» PROBLEM TO WORK ON:
Reproduce every line of the items below, replacing "Transcribe" with "Write out" and leaving everything else unchanged.

» EXTRACTED DATA:

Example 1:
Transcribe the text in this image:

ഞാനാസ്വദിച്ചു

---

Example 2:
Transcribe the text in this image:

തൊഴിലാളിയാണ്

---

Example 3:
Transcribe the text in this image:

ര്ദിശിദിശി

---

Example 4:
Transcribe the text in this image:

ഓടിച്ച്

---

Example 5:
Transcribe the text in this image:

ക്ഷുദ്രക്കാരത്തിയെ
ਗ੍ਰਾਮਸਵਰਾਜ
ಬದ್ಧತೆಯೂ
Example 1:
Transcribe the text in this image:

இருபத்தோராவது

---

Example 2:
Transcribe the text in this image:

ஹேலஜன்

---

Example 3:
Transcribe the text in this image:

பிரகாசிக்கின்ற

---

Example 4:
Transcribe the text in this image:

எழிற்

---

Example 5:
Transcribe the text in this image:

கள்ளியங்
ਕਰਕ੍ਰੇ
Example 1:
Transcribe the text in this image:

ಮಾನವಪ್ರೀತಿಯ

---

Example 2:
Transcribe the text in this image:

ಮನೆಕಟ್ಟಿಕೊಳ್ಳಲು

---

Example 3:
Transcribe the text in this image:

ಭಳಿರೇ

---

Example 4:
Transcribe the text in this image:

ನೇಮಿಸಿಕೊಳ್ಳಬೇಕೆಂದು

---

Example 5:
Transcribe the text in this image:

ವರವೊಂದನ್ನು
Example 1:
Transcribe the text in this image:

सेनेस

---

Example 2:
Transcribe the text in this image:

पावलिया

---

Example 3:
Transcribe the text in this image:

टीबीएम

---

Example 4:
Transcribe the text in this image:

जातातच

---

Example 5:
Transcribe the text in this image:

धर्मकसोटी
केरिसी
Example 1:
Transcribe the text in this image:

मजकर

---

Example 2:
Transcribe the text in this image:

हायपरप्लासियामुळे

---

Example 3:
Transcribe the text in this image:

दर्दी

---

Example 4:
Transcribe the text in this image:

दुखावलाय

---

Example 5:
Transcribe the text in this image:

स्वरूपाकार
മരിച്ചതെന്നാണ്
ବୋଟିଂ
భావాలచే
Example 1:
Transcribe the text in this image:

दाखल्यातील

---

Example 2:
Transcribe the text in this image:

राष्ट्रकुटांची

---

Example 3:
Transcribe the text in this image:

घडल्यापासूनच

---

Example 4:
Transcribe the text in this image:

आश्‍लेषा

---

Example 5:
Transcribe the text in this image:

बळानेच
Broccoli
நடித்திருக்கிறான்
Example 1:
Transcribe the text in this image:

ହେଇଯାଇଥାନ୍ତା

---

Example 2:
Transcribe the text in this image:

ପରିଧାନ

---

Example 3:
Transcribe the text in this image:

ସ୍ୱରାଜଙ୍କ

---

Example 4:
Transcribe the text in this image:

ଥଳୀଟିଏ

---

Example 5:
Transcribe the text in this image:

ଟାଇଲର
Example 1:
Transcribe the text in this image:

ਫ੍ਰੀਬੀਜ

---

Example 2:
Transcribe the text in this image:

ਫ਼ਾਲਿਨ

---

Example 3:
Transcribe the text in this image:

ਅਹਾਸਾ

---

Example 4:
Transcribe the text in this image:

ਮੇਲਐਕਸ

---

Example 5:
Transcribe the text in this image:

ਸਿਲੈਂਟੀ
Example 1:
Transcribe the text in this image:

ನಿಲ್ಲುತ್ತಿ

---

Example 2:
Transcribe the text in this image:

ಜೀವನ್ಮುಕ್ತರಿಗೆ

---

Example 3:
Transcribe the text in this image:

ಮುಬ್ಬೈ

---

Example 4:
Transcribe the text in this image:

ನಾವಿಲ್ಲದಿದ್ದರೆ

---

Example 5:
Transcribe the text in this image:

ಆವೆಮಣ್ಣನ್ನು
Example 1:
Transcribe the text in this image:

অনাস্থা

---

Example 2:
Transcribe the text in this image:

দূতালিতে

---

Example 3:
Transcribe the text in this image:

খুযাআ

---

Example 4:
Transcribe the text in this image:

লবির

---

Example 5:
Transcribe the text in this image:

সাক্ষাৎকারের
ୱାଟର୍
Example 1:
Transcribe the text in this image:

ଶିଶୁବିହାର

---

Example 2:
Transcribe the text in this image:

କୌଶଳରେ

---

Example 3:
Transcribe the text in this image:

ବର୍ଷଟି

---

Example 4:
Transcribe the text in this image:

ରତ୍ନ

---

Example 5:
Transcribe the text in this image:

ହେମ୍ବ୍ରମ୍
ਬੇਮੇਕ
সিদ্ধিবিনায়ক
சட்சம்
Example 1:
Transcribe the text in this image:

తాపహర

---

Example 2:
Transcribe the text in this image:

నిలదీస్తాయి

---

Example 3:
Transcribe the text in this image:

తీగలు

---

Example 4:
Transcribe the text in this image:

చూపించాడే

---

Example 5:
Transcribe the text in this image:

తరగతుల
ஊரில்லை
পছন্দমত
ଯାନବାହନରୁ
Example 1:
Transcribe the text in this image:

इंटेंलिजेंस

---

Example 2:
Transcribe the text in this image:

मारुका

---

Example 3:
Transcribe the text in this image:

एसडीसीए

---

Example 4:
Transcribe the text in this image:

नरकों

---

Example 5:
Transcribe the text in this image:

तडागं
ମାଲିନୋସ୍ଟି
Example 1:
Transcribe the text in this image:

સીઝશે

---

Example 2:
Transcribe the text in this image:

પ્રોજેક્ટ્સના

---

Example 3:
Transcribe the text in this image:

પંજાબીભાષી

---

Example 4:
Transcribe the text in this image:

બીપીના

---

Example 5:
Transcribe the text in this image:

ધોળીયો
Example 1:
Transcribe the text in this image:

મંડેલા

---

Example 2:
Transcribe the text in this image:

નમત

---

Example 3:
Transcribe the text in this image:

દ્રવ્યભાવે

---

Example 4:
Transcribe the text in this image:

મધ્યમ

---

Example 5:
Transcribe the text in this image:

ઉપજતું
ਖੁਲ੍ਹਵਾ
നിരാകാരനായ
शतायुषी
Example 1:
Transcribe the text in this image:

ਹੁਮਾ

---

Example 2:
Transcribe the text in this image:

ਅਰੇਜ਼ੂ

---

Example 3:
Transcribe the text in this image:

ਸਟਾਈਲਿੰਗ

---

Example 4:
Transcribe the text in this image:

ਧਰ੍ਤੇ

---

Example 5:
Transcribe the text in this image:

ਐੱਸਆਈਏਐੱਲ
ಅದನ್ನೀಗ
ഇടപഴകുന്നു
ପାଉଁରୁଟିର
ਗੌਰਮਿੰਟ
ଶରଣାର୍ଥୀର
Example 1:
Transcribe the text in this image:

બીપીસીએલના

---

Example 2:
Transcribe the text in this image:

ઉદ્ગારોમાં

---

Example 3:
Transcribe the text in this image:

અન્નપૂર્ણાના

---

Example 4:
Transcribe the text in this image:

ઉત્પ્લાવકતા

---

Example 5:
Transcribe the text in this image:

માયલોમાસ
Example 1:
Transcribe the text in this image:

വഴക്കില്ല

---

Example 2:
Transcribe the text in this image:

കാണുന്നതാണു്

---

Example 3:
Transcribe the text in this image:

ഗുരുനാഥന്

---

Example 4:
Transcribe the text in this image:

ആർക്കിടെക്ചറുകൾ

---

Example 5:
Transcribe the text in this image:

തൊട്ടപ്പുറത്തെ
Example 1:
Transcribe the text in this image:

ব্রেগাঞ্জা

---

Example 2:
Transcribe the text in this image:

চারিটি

» ANSWER TO THE PROBLEM:
Example 1:
Write out the text in this image:

ഞാനാസ്വദിച്ചു

---

Example 2:
Write out the text in this image:

തൊഴിലാളിയാണ്

---

Example 3:
Write out the text in this image:

ര്ദിശിദിശി

---

Example 4:
Write out the text in this image:

ഓടിച്ച്

---

Example 5:
Write out the text in this image:

ക്ഷുദ്രക്കാരത്തിയെ
ਗ੍ਰਾਮਸਵਰਾਜ
ಬದ್ಧತೆಯೂ
Example 1:
Write out the text in this image:

இருபத்தோராவது

---

Example 2:
Write out the text in this image:

ஹேலஜன்

---

Example 3:
Write out the text in this image:

பிரகாசிக்கின்ற

---

Example 4:
Write out the text in this image:

எழிற்

---

Example 5:
Write out the text in this image:

கள்ளியங்
ਕਰਕ੍ਰੇ
Example 1:
Write out the text in this image:

ಮಾನವಪ್ರೀತಿಯ

---

Example 2:
Write out the text in this image:

ಮನೆಕಟ್ಟಿಕೊಳ್ಳಲು

---

Example 3:
Write out the text in this image:

ಭಳಿರೇ

---

Example 4:
Write out the text in this image:

ನೇಮಿಸಿಕೊಳ್ಳಬೇಕೆಂದು

---

Example 5:
Write out the text in this image:

ವರವೊಂದನ್ನು
Example 1:
Write out the text in this image:

सेनेस

---

Example 2:
Write out the text in this image:

पावलिया

---

Example 3:
Write out the text in this image:

टीबीएम

---

Example 4:
Write out the text in this image:

जातातच

---

Example 5:
Write out the text in this image:

धर्मकसोटी
केरिसी
Example 1:
Write out the text in this image:

मजकर

---

Example 2:
Write out the text in this image:

हायपरप्लासियामुळे

---

Example 3:
Write out the text in this image:

दर्दी

---

Example 4:
Write out the text in this image:

दुखावलाय

---

Example 5:
Write out the text in this image:

स्वरूपाकार
മരിച്ചതെന്നാണ്
ବୋଟିଂ
భావాలచే
Example 1:
Write out the text in this image:

दाखल्यातील

---

Example 2:
Write out the text in this image:

राष्ट्रकुटांची

---

Example 3:
Write out the text in this image:

घडल्यापासूनच

---

Example 4:
Write out the text in this image:

आश्‍लेषा

---

Example 5:
Write out the text in this image:

बळानेच
Broccoli
நடித்திருக்கிறான்
Example 1:
Write out the text in this image:

ହେଇଯାଇଥାନ୍ତା

---

Example 2:
Write out the text in this image:

ପରିଧାନ

---

Example 3:
Write out the text in this image:

ସ୍ୱରାଜଙ୍କ

---

Example 4:
Write out the text in this image:

ଥଳୀଟିଏ

---

Example 5:
Write out the text in this image:

ଟାଇଲର
Example 1:
Write out the text in this image:

ਫ੍ਰੀਬੀਜ

---

Example 2:
Write out the text in this image:

ਫ਼ਾਲਿਨ

---

Example 3:
Write out the text in this image:

ਅਹਾਸਾ

---

Example 4:
Write out the text in this image:

ਮੇਲਐਕਸ

---

Example 5:
Write out the text in this image:

ਸਿਲੈਂਟੀ
Example 1:
Write out the text in this image:

ನಿಲ್ಲುತ್ತಿ

---

Example 2:
Write out the text in this image:

ಜೀವನ್ಮುಕ್ತರಿಗೆ

---

Example 3:
Write out the text in this image:

ಮುಬ್ಬೈ

---

Example 4:
Write out the text in this image:

ನಾವಿಲ್ಲದಿದ್ದರೆ

---

Example 5:
Write out the text in this image:

ಆವೆಮಣ್ಣನ್ನು
Example 1:
Write out the text in this image:

অনাস্থা

---

Example 2:
Write out the text in this image:

দূতালিতে

---

Example 3:
Write out the text in this image:

খুযাআ

---

Example 4:
Write out the text in this image:

লবির

---

Example 5:
Write out the text in this image:

সাক্ষাৎকারের
ୱାଟର୍
Example 1:
Write out the text in this image:

ଶିଶୁବିହାର

---

Example 2:
Write out the text in this image:

କୌଶଳରେ

---

Example 3:
Write out the text in this image:

ବର୍ଷଟି

---

Example 4:
Write out the text in this image:

ରତ୍ନ

---

Example 5:
Write out the text in this image:

ହେମ୍ବ୍ରମ୍
ਬੇਮੇਕ
সিদ্ধিবিনায়ক
சட்சம்
Example 1:
Write out the text in this image:

తాపహర

---

Example 2:
Write out the text in this image:

నిలదీస్తాయి

---

Example 3:
Write out the text in this image:

తీగలు

---

Example 4:
Write out the text in this image:

చూపించాడే

---

Example 5:
Write out the text in this image:

తరగతుల
ஊரில்லை
পছন্দমত
ଯାନବାହନରୁ
Example 1:
Write out the text in this image:

इंटेंलिजेंस

---

Example 2:
Write out the text in this image:

मारुका

---

Example 3:
Write out the text in this image:

एसडीसीए

---

Example 4:
Write out the text in this image:

नरकों

---

Example 5:
Write out the text in this image:

तडागं
ମାଲିନୋସ୍ଟି
Example 1:
Write out the text in this image:

સીઝશે

---

Example 2:
Write out the text in this image:

પ્રોજેક્ટ્સના

---

Example 3:
Write out the text in this image:

પંજાબીભાષી

---

Example 4:
Write out the text in this image:

બીપીના

---

Example 5:
Write out the text in this image:

ધોળીયો
Example 1:
Write out the text in this image:

મંડેલા

---

Example 2:
Write out the text in this image:

નમત

---

Example 3:
Write out the text in this image:

દ્રવ્યભાવે

---

Example 4:
Write out the text in this image:

મધ્યમ

---

Example 5:
Write out the text in this image:

ઉપજતું
ਖੁਲ੍ਹਵਾ
നിരാകാരനായ
शतायुषी
Example 1:
Write out the text in this image:

ਹੁਮਾ

---

Example 2:
Write out the text in this image:

ਅਰੇਜ਼ੂ

---

Example 3:
Write out the text in this image:

ਸਟਾਈਲਿੰਗ

---

Example 4:
Write out the text in this image:

ਧਰ੍ਤੇ

---

Example 5:
Write out the text in this image:

ਐੱਸਆਈਏਐੱਲ
ಅದನ್ನೀಗ
ഇടപഴകുന്നു
ପାଉଁରୁଟିର
ਗੌਰਮਿੰਟ
ଶରଣାର୍ଥୀର
Example 1:
Write out the text in this image:

બીપીસીએલના

---

Example 2:
Write out the text in this image:

ઉદ્ગારોમાં

---

Example 3:
Write out the text in this image:

અન્નપૂર્ણાના

---

Example 4:
Write out the text in this image:

ઉત્પ્લાવકતા

---

Example 5:
Write out the text in this image:

માયલોમાસ
Example 1:
Write out the text in this image:

വഴക്കില്ല

---

Example 2:
Write out the text in this image:

കാണുന്നതാണു്

---

Example 3:
Write out the text in this image:

ഗുരുനാഥന്

---

Example 4:
Write out the text in this image:

ആർക്കിടെക്ചറുകൾ

---

Example 5:
Write out the text in this image:

തൊട്ടപ്പുറത്തെ
Example 1:
Write out the text in this image:

ব্রেগাঞ্জা

---

Example 2:
Write out the text in this image:

চারিটি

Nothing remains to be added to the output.